If not for the federal stimulus, which was approved last month, the city would be looking at a $450 million budget deficit, a year after closing a $749 million gap, Kenney administration officials said. The fiscal hole would have grown to $1.5 billion over five years.

“We would have had to do really painful things,” Rob Dubow, the mayor’s finance director, said. “It really was a rescue plan.”

Still, cuts needed to be made. So-called “back office” departments, including fleet management and human resources, had their budgets reduced by 5%. No one will be laid off, but some jobs may go unfilled, officials said.

Half of the $1.4 billion will arrive in the city’s coffers next month, with the other half scheduled for next May, according to Dubow.

Kenney’s plan is to spend $32 million of it in the waning days of this fiscal year and $575 million next year, with the amount used decreasing in subsequent years.

“We’re really going to use that money to make up for our revenue losses and to cover costs created by the pandemic,” Dubow said.

Council President Darrell Clarke said every dollar and every change to the tax rate must be examined to determine whether it leads to more opportunities for city residents. There’s no room for error when it comes to the $1.4 billion, he said.

“It is essential that we get this massive investment right,” Clarke added in a statement Thursday.

Philadelphia is in a more precarious place financially than most other major cities because it relies on wage tax, rather than property tax, revenue for a significant chunk of its budget.

And about 40% of the wage tax comes from commuters, who do not have to pay the levy if their employers instruct them to work from home. Kenney’s finance team is projecting a permanent 15% decrease in wage tax revenue from non-residents due to shifting work patterns.

Nonetheless, his administration is proposing the largest wage tax decrease in more than a decade, and it plans to continue a pre-pandemic initiative to cut business taxes.

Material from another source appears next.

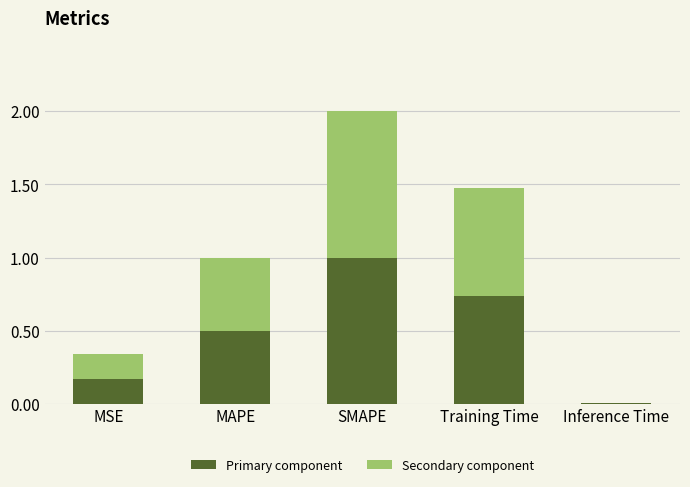

At which category is the sum across all series the highest?

SMAPE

Councilwoman Katherine Gilmore Richardson praised the plan’s increased funding for workforce development programs but wanted to hear more about environmental issues.

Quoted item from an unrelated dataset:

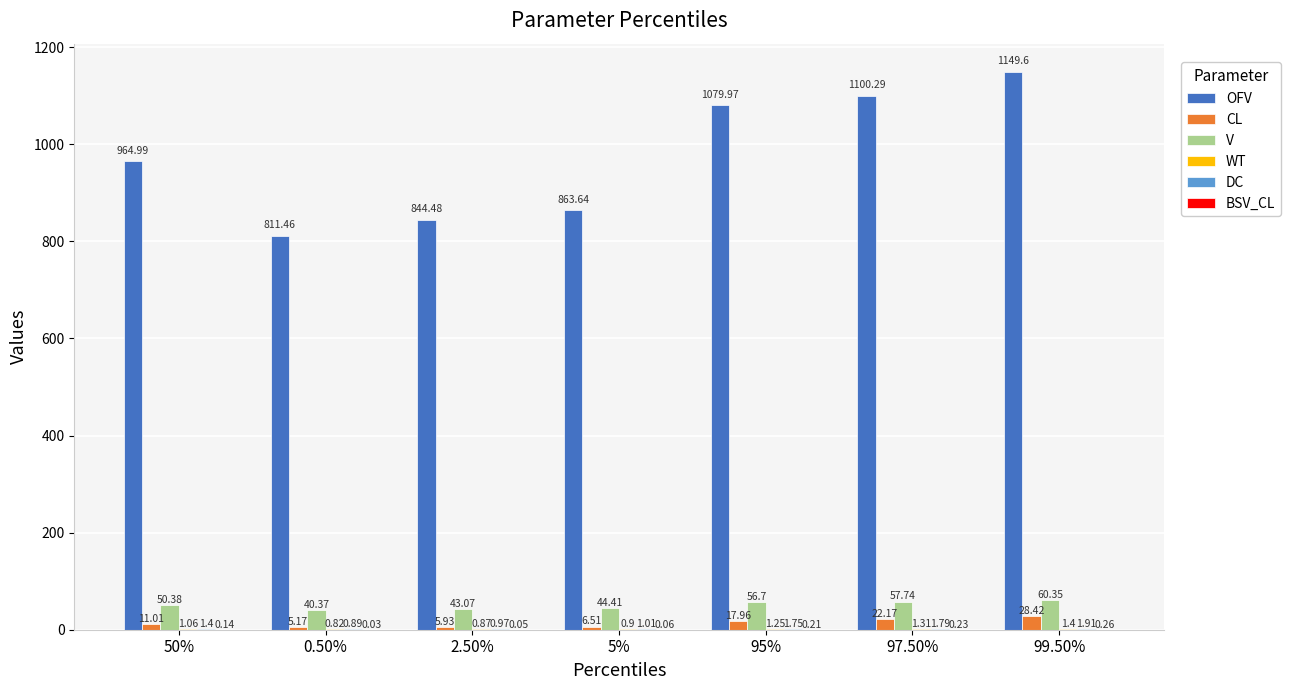

Where is V nearest to the value 50?

50%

“I was disappointed that there was not a single mention of climate change in today’s budget address,” she said in a statement. “We must integrate this work into all city operations and understand how our decisions today will impact our resiliency tomorrow.”

Though not heeding rallying cries to “defund” the police, Kenney’s proposed budget kept the Philadelphia Police Department’s funding flat.

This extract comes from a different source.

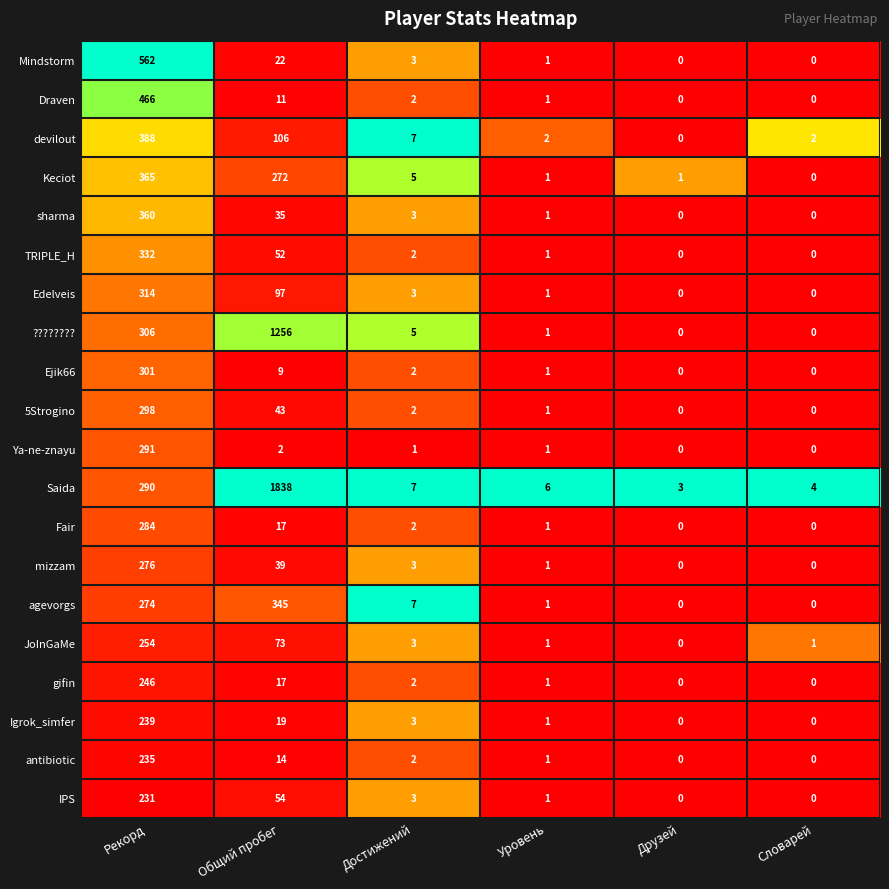

Which series has the largest total across all categories?

Saida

Extra money is being spent on some policing initiatives, including reform efforts and forensic improvements; however, it is being funneled through the Managing Director’s Office, not the PPD.

Tumar Alexander, the city’s managing director, said that budgetary approach is common when initiatives span multiple departments.

Kenney unveiled an updated anti-violence plan Wednesday, and he is advocating for an additional $18.7 million to fund a variety of programs with the goal of reducing homicides and shootings by 30% over two years.

Under his proposal, the city would borrow $270 million, the highest one-year amount in its history, with nearly half of it being used to pave 115 miles of road in the next year.

There is also $50 million that would be allocated to the FDR Park Master Plan through 2026, with an initial $10 million investment in the 2022 fiscal year.

Kenney’s budget incorporates a $12.9 million boost for homeless services, which officials said will allow the city to maintain its current number of shelter beds when federal funding expires.

The Philadelphia Cultural Fund, which nearly had its allocation zeroed out during the last budget process, would see its funding doubled, to $2 million. It supplies grants to arts and cultural organizations throughout the city.

A street-sweeping program, axed last year in the wake of the pandemic, will finally debut, if Kenney’s proposal is approved.

It would be limited, at least initially, to targeted areas, with a focus on minority neighborhoods with high levels of illegal dumping.

Kenney’s spending plan also restores funding for five-day-a-week library service, programming at recreation centers and the reopening of public pools.

His finance team is projecting a $109 million surplus, about 2% of the city’s total budget, far below the recommendations of good government organizations.